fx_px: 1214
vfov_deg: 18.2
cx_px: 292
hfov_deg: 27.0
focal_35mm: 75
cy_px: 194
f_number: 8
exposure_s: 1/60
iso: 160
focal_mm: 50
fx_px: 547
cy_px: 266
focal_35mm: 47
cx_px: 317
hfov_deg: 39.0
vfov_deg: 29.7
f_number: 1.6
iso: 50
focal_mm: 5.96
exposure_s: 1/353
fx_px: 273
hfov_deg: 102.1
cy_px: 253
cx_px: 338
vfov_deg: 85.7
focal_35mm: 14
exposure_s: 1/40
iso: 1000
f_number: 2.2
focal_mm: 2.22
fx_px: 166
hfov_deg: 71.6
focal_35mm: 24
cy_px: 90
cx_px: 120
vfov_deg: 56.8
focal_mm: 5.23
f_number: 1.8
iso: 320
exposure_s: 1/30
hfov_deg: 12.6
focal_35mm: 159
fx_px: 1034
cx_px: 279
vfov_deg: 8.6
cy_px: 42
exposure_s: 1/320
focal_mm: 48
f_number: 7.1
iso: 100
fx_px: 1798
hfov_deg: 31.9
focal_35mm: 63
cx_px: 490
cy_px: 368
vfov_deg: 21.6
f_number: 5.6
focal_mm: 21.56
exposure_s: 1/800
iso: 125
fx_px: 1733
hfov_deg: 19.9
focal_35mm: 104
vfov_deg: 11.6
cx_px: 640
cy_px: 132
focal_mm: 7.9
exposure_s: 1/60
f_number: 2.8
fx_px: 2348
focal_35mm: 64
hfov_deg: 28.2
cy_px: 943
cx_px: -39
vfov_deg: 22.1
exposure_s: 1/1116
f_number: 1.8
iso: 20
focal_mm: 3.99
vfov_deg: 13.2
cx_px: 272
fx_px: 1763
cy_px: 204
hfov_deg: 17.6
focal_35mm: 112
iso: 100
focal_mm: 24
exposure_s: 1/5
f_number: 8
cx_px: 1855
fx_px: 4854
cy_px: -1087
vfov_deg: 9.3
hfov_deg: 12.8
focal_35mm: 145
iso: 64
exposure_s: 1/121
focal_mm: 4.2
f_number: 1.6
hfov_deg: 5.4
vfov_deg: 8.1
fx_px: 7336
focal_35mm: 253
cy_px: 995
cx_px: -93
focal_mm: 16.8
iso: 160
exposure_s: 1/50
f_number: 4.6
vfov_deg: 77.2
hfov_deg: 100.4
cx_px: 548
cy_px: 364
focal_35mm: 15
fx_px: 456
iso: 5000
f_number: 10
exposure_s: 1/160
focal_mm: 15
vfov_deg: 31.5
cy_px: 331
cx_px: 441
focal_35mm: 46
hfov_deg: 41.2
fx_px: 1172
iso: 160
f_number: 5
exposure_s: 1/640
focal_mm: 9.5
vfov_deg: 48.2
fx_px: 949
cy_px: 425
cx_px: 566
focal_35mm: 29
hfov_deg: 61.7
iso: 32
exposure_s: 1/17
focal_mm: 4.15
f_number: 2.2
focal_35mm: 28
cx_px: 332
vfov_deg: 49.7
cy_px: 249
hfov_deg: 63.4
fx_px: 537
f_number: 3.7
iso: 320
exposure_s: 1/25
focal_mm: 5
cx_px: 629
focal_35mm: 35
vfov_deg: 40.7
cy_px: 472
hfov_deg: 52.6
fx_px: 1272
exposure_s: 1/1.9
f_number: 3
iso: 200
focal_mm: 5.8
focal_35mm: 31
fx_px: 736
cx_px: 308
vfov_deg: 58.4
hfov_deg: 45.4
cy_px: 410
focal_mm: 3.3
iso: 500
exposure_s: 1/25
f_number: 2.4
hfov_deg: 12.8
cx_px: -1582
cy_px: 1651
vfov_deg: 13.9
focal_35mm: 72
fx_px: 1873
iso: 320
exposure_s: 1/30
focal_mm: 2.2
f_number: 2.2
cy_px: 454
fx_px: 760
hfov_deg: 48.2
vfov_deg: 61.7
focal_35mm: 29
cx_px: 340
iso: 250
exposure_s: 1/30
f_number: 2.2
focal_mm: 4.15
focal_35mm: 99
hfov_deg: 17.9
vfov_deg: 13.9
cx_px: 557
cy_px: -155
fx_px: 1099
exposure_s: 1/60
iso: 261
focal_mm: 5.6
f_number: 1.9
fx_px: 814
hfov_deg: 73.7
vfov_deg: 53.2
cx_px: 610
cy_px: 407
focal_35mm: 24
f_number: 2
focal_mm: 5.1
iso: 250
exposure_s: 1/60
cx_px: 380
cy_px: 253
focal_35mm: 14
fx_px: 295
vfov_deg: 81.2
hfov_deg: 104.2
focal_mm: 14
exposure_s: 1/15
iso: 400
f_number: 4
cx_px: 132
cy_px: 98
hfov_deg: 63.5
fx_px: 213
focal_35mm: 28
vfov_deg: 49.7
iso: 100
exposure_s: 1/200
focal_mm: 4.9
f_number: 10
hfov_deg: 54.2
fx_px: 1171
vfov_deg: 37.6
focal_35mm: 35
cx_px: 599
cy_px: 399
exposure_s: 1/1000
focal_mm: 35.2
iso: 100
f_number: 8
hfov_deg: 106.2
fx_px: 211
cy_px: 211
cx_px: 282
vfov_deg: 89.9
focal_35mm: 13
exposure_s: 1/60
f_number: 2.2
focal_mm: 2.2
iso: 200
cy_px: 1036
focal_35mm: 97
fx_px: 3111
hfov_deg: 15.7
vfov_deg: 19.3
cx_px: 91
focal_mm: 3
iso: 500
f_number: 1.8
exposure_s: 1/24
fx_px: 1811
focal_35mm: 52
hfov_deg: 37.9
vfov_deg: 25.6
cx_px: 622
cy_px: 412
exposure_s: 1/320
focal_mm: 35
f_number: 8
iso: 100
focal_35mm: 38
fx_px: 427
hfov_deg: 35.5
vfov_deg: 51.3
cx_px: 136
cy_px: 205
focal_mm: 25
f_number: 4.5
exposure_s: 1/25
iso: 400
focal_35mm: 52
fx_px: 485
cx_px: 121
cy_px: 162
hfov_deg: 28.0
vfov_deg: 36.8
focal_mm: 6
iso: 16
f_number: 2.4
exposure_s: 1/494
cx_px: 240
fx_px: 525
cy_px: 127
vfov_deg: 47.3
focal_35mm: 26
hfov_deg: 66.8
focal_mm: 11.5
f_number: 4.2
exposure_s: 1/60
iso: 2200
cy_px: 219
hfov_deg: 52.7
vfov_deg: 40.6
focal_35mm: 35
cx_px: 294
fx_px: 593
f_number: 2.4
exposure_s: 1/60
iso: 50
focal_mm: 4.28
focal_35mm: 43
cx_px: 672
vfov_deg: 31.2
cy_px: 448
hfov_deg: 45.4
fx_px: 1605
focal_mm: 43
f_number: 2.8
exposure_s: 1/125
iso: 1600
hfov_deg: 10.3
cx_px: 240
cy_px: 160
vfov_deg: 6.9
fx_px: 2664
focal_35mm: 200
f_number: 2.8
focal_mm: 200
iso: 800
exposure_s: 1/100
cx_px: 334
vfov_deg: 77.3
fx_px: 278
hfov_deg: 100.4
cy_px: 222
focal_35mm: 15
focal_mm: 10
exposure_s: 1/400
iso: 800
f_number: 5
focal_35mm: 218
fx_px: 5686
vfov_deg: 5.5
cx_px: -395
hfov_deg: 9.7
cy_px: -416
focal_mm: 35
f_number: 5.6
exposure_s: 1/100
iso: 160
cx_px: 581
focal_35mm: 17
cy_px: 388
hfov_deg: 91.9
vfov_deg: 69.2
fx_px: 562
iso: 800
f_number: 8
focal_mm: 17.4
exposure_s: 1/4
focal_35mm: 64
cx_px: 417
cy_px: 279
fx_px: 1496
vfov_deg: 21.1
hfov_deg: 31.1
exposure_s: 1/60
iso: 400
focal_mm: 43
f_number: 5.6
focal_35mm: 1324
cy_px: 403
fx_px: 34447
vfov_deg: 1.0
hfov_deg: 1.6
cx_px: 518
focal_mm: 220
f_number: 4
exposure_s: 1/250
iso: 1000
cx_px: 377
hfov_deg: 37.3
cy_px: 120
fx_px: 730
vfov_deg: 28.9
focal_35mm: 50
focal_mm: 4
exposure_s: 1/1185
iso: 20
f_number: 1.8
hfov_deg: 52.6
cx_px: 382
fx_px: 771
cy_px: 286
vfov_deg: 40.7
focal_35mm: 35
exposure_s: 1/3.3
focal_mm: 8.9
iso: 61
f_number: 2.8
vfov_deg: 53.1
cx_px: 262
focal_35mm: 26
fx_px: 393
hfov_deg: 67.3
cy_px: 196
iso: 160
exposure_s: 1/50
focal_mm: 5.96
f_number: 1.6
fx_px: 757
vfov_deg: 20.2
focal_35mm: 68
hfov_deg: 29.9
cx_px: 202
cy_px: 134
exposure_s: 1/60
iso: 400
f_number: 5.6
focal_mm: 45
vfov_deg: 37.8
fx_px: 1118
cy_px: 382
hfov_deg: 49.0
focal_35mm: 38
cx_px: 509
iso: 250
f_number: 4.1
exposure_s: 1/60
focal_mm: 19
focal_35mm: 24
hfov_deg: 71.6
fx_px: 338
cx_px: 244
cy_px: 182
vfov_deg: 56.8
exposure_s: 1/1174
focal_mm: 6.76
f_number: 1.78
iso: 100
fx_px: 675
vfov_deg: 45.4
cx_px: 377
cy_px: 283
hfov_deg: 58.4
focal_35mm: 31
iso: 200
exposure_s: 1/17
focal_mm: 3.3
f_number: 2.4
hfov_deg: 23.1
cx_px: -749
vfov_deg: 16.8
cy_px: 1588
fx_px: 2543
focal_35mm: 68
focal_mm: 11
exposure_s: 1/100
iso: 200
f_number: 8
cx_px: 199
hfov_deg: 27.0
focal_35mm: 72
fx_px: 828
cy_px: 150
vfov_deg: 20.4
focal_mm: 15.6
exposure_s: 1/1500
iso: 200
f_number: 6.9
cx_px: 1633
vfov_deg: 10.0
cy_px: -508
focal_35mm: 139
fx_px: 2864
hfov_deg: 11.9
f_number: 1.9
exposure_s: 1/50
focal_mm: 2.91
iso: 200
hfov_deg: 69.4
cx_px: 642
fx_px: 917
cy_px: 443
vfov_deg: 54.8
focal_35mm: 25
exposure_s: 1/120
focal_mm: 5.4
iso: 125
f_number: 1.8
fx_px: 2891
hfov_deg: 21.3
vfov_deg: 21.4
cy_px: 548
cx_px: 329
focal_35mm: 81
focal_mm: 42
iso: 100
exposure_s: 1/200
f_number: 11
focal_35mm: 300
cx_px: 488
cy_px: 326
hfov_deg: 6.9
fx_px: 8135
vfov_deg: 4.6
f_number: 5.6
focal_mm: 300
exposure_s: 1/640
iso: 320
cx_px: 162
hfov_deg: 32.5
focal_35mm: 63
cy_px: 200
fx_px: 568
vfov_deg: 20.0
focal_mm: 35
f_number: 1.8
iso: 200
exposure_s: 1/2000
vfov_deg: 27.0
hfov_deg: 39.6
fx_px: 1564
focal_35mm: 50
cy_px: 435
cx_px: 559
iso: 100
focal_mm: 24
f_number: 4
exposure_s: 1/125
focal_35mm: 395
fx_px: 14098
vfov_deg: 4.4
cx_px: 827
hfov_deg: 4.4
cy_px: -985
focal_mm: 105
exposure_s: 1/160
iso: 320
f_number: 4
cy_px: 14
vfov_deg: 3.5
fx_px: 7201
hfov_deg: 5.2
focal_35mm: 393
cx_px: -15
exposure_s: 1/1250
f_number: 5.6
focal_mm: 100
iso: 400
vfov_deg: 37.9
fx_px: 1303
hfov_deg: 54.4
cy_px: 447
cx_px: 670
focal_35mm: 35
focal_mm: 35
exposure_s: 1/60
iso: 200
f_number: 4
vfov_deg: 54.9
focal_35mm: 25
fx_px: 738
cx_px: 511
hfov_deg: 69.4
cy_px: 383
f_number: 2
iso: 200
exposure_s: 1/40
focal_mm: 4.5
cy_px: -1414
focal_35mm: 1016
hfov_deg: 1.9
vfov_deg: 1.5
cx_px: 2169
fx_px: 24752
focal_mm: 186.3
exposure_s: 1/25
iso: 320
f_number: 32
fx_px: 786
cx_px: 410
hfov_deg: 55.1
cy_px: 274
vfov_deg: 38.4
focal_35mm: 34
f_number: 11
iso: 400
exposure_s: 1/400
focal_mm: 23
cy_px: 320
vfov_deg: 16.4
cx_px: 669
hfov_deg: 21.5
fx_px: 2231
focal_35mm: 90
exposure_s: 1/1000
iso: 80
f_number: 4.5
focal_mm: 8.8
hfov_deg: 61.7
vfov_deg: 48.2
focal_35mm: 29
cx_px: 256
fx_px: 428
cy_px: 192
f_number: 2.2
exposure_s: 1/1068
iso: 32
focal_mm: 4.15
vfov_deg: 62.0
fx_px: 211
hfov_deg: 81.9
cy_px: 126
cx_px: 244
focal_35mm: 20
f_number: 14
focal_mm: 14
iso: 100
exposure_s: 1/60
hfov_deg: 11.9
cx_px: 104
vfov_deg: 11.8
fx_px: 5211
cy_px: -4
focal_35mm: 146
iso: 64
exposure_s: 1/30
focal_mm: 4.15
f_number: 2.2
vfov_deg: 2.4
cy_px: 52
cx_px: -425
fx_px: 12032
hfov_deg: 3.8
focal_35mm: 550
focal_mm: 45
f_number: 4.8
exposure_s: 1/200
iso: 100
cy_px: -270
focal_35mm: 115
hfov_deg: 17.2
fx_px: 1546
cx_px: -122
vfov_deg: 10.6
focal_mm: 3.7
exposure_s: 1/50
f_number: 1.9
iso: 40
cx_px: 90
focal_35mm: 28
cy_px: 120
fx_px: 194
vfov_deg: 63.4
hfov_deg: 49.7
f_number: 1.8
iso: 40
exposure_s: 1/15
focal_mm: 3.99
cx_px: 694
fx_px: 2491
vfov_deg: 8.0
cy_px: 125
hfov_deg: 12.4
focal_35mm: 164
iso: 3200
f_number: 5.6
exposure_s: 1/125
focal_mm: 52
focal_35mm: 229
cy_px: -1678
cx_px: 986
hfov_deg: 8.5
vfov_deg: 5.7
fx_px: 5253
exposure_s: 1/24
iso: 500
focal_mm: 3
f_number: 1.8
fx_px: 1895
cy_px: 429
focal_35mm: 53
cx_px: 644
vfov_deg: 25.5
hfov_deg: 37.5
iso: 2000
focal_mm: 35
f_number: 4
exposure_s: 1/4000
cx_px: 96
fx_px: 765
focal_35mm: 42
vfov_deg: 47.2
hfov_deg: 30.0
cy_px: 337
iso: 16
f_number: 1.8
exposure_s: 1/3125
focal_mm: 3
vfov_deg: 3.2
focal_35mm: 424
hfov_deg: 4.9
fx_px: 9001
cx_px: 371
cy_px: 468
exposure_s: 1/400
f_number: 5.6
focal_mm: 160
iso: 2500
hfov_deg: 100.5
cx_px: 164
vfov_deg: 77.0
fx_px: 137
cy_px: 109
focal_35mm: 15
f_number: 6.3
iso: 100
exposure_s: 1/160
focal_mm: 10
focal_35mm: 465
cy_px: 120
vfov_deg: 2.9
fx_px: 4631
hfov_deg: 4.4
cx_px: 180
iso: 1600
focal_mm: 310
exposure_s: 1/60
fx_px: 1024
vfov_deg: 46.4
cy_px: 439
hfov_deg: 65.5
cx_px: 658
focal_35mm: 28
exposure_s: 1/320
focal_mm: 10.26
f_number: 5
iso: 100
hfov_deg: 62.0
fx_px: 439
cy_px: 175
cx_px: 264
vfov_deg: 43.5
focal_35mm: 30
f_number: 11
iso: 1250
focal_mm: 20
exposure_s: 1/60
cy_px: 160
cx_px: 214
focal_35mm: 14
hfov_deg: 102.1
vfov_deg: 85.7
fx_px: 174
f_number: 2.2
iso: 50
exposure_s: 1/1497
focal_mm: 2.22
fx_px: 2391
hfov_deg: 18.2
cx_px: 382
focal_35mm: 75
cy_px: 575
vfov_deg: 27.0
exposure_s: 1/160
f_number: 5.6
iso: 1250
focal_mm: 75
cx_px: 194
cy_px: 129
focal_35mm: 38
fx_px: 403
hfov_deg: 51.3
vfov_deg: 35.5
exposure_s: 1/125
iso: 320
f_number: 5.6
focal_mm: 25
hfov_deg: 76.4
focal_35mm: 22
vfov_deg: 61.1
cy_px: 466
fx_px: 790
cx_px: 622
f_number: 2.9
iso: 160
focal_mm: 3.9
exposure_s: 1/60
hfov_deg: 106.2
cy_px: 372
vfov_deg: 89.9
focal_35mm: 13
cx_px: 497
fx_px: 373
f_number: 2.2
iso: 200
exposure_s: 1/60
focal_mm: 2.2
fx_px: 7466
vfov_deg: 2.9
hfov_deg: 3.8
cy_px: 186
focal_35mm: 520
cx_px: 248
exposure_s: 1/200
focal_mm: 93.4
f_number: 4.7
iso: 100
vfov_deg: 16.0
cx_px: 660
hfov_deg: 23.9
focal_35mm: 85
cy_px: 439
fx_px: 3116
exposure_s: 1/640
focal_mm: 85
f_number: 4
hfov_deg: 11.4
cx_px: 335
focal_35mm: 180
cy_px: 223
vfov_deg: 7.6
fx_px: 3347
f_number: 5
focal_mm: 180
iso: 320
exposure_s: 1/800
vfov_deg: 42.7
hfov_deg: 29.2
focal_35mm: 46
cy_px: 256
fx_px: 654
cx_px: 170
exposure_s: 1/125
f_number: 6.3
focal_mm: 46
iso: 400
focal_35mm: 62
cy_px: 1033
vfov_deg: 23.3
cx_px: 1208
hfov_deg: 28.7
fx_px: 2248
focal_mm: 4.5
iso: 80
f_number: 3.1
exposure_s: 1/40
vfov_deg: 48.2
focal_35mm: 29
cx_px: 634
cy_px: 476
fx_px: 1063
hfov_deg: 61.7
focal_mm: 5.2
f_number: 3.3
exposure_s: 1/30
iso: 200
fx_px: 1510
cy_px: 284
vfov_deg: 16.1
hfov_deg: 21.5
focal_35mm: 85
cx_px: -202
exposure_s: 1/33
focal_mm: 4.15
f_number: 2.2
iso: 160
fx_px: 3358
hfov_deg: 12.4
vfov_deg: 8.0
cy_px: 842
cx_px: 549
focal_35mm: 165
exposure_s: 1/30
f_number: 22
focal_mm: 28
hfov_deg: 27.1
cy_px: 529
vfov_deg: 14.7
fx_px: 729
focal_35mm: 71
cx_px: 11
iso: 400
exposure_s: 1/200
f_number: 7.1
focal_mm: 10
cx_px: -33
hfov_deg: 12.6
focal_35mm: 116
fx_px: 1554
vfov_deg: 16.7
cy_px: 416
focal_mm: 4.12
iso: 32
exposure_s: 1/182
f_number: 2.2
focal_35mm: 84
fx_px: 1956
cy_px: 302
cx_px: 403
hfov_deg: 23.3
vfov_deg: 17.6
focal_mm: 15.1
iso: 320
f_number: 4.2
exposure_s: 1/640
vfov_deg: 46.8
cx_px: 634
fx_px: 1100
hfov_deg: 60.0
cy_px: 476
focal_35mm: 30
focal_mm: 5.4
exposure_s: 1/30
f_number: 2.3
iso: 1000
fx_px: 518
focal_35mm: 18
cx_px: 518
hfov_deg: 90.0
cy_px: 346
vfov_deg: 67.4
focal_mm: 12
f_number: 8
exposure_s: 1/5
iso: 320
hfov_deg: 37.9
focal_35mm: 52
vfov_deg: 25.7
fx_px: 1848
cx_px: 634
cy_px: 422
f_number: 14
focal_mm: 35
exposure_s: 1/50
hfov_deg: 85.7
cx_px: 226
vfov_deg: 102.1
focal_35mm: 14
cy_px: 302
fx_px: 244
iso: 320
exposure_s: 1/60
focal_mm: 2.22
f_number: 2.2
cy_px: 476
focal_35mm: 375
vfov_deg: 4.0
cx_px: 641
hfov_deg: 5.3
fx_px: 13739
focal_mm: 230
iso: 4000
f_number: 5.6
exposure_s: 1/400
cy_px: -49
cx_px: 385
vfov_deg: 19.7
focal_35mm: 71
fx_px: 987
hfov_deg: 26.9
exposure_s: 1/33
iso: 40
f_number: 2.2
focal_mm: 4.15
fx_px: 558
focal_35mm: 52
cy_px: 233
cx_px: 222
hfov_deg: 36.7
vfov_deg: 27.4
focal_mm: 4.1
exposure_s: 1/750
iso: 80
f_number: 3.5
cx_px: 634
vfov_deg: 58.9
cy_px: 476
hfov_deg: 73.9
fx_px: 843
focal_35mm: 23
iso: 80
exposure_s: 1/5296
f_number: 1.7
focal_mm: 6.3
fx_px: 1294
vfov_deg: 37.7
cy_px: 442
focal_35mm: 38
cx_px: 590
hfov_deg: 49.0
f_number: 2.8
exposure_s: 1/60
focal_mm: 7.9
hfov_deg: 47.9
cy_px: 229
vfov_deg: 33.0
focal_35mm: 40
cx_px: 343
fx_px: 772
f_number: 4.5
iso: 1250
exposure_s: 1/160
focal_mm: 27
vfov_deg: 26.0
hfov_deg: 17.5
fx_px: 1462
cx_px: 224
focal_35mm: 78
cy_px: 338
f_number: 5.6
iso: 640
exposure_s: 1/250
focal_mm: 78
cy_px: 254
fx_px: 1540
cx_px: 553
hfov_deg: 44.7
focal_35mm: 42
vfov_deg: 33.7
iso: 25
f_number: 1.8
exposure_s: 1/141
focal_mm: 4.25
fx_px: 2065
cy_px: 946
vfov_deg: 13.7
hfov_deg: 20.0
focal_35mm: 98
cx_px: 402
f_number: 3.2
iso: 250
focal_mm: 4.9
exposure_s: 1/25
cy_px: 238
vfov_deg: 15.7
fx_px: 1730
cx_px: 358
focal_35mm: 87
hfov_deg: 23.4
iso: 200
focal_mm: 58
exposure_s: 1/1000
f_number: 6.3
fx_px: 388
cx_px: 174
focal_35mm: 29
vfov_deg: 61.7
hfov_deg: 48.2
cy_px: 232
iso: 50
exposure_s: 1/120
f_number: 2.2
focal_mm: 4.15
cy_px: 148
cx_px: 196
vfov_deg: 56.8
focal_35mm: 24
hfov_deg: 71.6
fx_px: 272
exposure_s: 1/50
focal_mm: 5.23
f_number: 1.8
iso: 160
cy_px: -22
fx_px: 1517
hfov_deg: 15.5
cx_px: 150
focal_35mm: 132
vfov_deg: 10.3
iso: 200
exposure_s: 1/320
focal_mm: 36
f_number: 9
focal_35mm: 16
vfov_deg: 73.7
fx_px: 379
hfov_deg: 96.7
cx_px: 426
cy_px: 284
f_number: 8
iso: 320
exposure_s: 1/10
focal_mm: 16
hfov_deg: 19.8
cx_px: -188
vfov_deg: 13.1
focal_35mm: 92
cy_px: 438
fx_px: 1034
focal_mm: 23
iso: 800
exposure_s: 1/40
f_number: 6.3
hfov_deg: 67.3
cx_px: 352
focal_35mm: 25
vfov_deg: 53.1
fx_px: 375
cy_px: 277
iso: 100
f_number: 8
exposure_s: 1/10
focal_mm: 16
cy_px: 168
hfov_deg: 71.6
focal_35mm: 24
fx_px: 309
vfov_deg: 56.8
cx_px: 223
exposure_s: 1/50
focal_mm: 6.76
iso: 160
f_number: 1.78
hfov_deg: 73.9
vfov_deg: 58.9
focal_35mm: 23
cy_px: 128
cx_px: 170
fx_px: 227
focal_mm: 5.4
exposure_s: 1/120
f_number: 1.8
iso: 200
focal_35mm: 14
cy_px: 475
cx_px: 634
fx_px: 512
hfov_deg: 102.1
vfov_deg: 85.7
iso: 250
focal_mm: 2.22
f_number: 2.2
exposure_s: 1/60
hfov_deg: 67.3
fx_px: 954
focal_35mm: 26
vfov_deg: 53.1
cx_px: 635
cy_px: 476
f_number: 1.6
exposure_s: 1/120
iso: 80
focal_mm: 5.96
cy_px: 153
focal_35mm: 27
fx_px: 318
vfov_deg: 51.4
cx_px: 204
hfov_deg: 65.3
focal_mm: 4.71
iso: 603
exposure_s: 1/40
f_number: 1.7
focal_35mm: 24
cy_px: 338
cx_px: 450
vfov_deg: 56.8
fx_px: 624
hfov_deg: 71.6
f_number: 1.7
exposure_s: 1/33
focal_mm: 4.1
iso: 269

◆ **What you should do**: Write out, from the lines above, only those from the line with "fx_px: 1848" to the line with "vfov_deg: 4.0", exactly as given, including the first and the last.

◆ **Answer to this exercise**:
fx_px: 1848
cx_px: 634
cy_px: 422
f_number: 14
focal_mm: 35
exposure_s: 1/50
hfov_deg: 85.7
cx_px: 226
vfov_deg: 102.1
focal_35mm: 14
cy_px: 302
fx_px: 244
iso: 320
exposure_s: 1/60
focal_mm: 2.22
f_number: 2.2
cy_px: 476
focal_35mm: 375
vfov_deg: 4.0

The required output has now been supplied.